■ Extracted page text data
▼▼▼

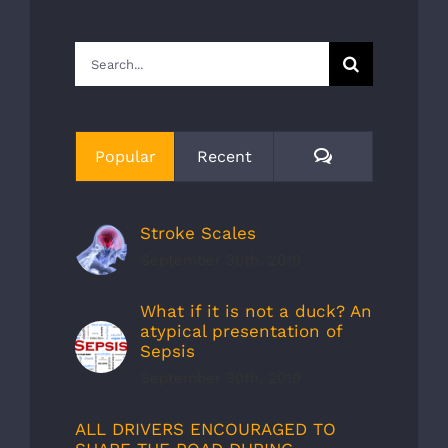
Search
for:
Comments
Popular
Recent
Stroke Scales
September 30th, 2019
What if it is not a duck? An
atypical presentation of
Sepsis
September 30th, 2019
ALL DRIVERS ENCOURAGED TO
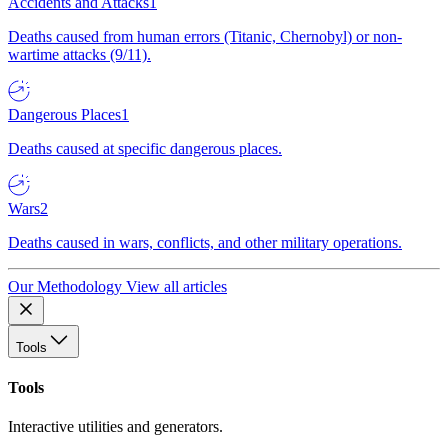
Accidents and Attacks
1
Deaths caused from human errors (Titanic, Chernobyl) or non-
wartime attacks (9/11).
Dangerous Places
1
Deaths caused at specific dangerous places.
Wars
2
Deaths caused in wars, conflicts, and other military operations.
Our Methodology
View all articles
Tools
Tools
Interactive utilities and generators.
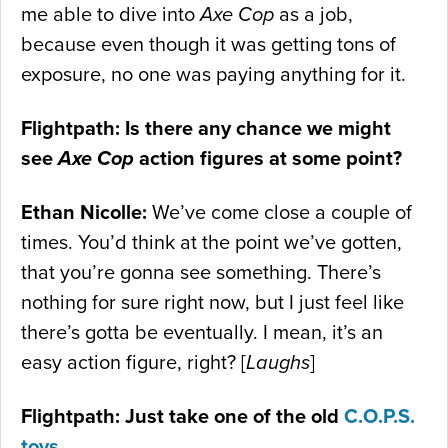
me able to dive into
Axe Cop
as a job,
because even though it was getting tons of
exposure, no one was paying anything for it.
Flightpath: Is there any chance we might
see
Axe Cop
action figures at some point?
Ethan Nicolle:
We’ve come close a couple of
times. You’d think at the point we’ve gotten,
that you’re gonna see something. There’s
nothing for sure right now, but I just feel like
there’s gotta be eventually. I mean, it’s an
easy action figure, right? [
Laughs
]
Flightpath: Just take one of the old
C.O.P.S.
toys
…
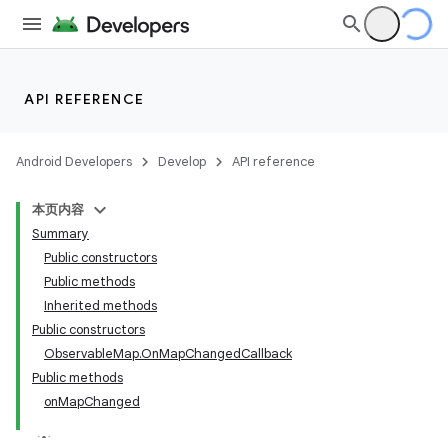
API REFERENCE
Android Developers
Develop
API reference
本页内容
Summary
Public constructors
Public methods
Inherited methods
Public constructors
ObservableMap.OnMapChangedCallback
Public methods
onMapChanged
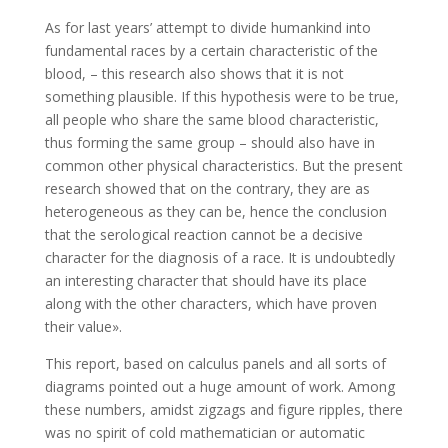
As for last years’ attempt to divide humankind into
fundamental races by a certain characteristic of the
blood, – this research also shows that it is not
something plausible. If this hypothesis were to be true,
all people who share the same blood characteristic,
thus forming the same group – should also have in
common other physical characteristics. But the present
research showed that on the contrary, they are as
heterogeneous as they can be, hence the conclusion
that the serological reaction cannot be a decisive
character for the diagnosis of a race. It is undoubtedly
an interesting character that should have its place
along with the other characters, which have proven
their value».
This report, based on calculus panels and all sorts of
diagrams pointed out a huge amount of work. Among
these numbers, amidst zigzags and figure ripples, there
was no spirit of cold mathematician or automatic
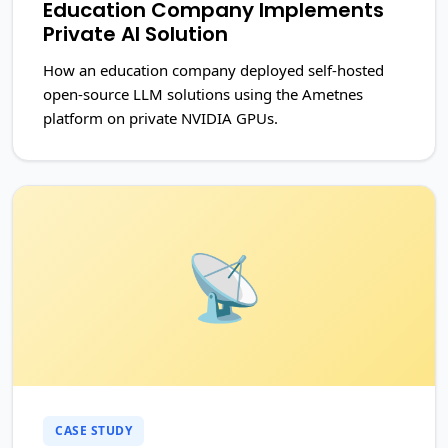
Education Company Implements
Private AI Solution
How an education company deployed self-hosted
open-source LLM solutions using the Ametnes
platform on private NVIDIA GPUs.
📡
CASE STUDY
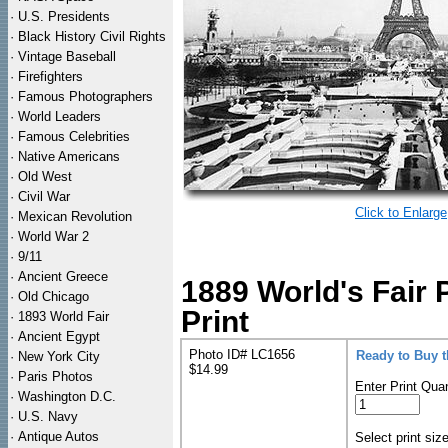
·
U.S. Presidents
·
Black History Civil Rights
·
Vintage Baseball
·
Firefighters
·
Famous Photographers
·
World Leaders
·
Famous Celebrities
·
Native Americans
·
Old West
·
Civil War
Click to Enlarge
·
Mexican Revolution
·
World War 2
·
9/11
·
Ancient Greece
1889 World's Fair 
·
Old Chicago
Print
·
1893 World Fair
·
Ancient Egypt
Photo ID# LC1656
Ready to Buy 
·
New York City
$14.99
·
Paris Photos
Enter Print Quan
·
Washington D.C.
·
U.S. Navy
·
Antique Autos
Select print siz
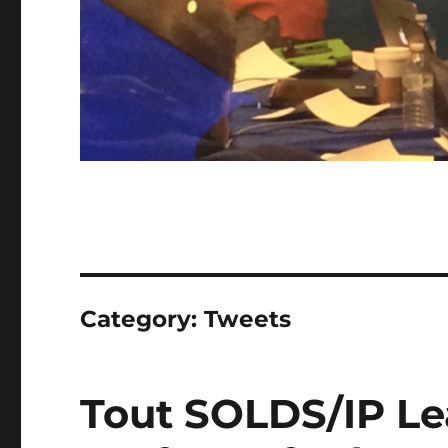
Category:
Tweets
Tout SOLDS/IP Le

▲▲▲

Please output all of the lines above as a JSON list of strings, one string per line, with blank lines left out. Leave the pictures out of the answer.

■ Your response
[
  "Search",
  "for:",
  "Comments",
  "Popular",
  "Recent",
  "Stroke Scales",
  "September 30th, 2019",
  "What if it is not a duck? An",
  "atypical presentation of",
  "Sepsis",
  "September 30th, 2019",
  "ALL DRIVERS ENCOURAGED TO",
  "Accidents and Attacks",
  "1",
  "Deaths caused from human errors (Titanic, Chernobyl) or non-",
  "wartime attacks (9/11).",
  "Dangerous Places",
  "1",
  "Deaths caused at specific dangerous places.",
  "Wars",
  "2",
  "Deaths caused in wars, conflicts, and other military operations.",
  "Our Methodology",
  "View all articles",
  "Tools",
  "Tools",
  "Interactive utilities and generators.",
  "me able to dive into",
  "Axe Cop",
  "as a job,",
  "because even though it was getting tons of",
  "exposure, no one was paying anything for it.",
  "Flightpath: Is there any chance we might",
  "see",
  "Axe Cop",
  "action figures at some point?",
  "Ethan Nicolle:",
  "We’ve come close a couple of",
  "times. You’d think at the point we’ve gotten,",
  "that you’re gonna see something. There’s",
  "nothing for sure right now, but I just feel like",
  "there’s gotta be eventually. I mean, it’s an",
  "easy action figure, right? [",
  "Laughs",
  "]",
  "Flightpath: Just take one of the old",
  "C.O.P.S.",
  "toys",
  "…",
  "API REFERENCE",
  "Android Developers",
  "Develop",
  "API reference",
  "本页内容",
  "Summary",
  "Public constructors",
  "Public methods",
  "Inherited methods",
  "Public constructors",
  "ObservableMap.OnMapChangedCallback",
  "Public methods",
  "onMapChanged",
  "As for last years’ attempt to divide humankind into",
  "fundamental races by a certain characteristic of the",
  "blood, – this research also shows that it is not",
  "something plausible. If this hypothesis were to be true,",
  "all people who share the same blood characteristic,",
  "thus forming the same group – should also have in",
  "common other physical characteristics. But the present",
  "research showed that on the contrary, they are as",
  "heterogeneous as they can be, hence the conclusion",
  "that the serological reaction cannot be a decisive",
  "character for the diagnosis of a race. It is undoubtedly",
  "an interesting character that should have its place",
  "along with the other characters, which have proven",
  "their value».",
  "This report, based on calculus panels and all sorts of",
  "diagrams pointed out a huge amount of work. Among",
  "these numbers, amidst zigzags and figure ripples, there",
  "was no spirit of cold mathematician or automatic",
  "Education Company Implements",
  "Private AI Solution",
  "How an education company deployed self-hosted",
  "open-source LLM solutions using the Ametnes",
  "platform on private NVIDIA GPUs.",
  "📡",
  "CASE STUDY",
  "·",
  "U.S. Presidents",
  "·",
  "Black History Civil Rights",
  "·",
  "Vintage Baseball",
  "·",
  "Firefighters",
  "·",
  "Famous Photographers",
  "·",
  "World Leaders",
  "·",
  "Famous Celebrities",
  "·",
  "Native Americans",
  "·",
  "Old West",
  "·",
  "Civil War",
  "Click to Enlarge",
  "·",
  "Mexican Revolution",
  "·",
  "World War 2",
  "·",
  "9/11",
  "·",
  "Ancient Greece",
  "1889 World's Fair ",
  "·",
  "Old Chicago",
  "Print",
  "·",
  "1893 World Fair",
  "·",
  "Ancient Egypt",
  "Photo ID# LC1656",
  "Ready to Buy ",
  "·",
  "New York City",
  "$14.99",
  "·",
  "Paris Photos",
  "Enter Print Quan",
  "·",
  "Washington D.C.",
  "·",
  "U.S. Navy",
  "·",
  "Antique Autos",
  "Select print siz",
  "Category:",
  "Tweets",
  "Tout SOLDS/IP Le"
]